Set problem a
Reproduce every one of the records of CAD parts below word for word, omitting the pictures.

Although states have been experimenting with their own initiatives on immigration, they have been related to mainly punitive enforcement laws, the most notorious being Arizona’s SB 1070. Section 2(B) of the Arizona law, which was upheld by the Supreme Court in Arizona v. USA, requires police officers to determine the immigration status of anyone they stop if they have a “reasonable suspicion” that the person in “unlawfully present in the United States.” While such punitive laws have received the most media attention, other states have been experimenting with initiatives that attract immigrants.
To stay experimentation in things social and economic is a grave responsibility. Denial of the right to experiment may be fraught with serious consequences to the Nation. It is one of the happy incidents of the federal system that a single courageous State may, if its citizens choose, serve as a laboratory; and try novel social and economic experiments without risk to the rest of the country…
New State Ice Co. v. Liebmann, 285 U.S. 262, 52 S.Ct. 371, 76 L.Ed. 747 (1932) (Brandeis, J. dissent)

Set problem b
List each reporter citation given for the court case cited in the passage on state immigration initiatives.

Data
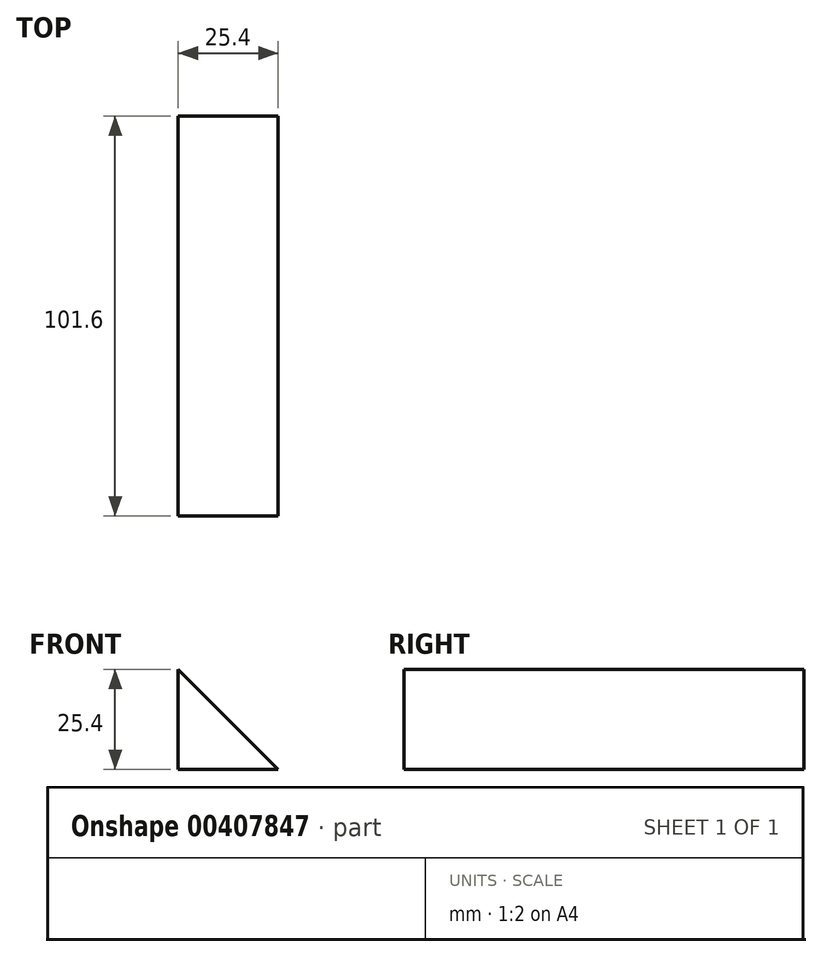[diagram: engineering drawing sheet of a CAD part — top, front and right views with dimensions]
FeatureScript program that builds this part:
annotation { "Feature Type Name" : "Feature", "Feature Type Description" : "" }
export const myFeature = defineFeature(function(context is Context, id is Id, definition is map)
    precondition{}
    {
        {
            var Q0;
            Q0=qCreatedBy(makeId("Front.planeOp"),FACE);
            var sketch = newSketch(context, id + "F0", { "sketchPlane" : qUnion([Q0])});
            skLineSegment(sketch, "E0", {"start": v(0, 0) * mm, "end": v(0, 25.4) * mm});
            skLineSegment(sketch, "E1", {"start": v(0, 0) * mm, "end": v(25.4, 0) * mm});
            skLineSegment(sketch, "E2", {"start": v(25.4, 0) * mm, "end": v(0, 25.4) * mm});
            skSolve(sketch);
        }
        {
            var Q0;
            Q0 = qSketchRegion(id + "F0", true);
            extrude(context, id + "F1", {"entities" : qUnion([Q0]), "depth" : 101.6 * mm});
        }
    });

Task output a
[diagram: engineering drawing sheet of a CAD part — top, front and right views with dimensions]
FeatureScript program that builds this part:
annotation { "Feature Type Name" : "Feature", "Feature Type Description" : "" }
export const myFeature = defineFeature(function(context is Context, id is Id, definition is map)
    precondition{}
    {
        {
            var Q0;
            Q0=qCreatedBy(makeId("Front.planeOp"),FACE);
            var sketch = newSketch(context, id + "F0", { "sketchPlane" : qUnion([Q0])});
            skLineSegment(sketch, "E0", {"start": v(0, 0) * mm, "end": v(0, 25.4) * mm});
            skLineSegment(sketch, "E1", {"start": v(0, 0) * mm, "end": v(25.4, 0) * mm});
            skLineSegment(sketch, "E2", {"start": v(25.4, 0) * mm, "end": v(0, 25.4) * mm});
            skSolve(sketch);
        }
        {
            var Q0;
            Q0 = qSketchRegion(id + "F0", true);
            extrude(context, id + "F1", {"entities" : qUnion([Q0]), "depth" : 101.6 * mm});
        }
    });

Task output b
285 U.S. 262
52 S.Ct. 371
76 L.Ed. 747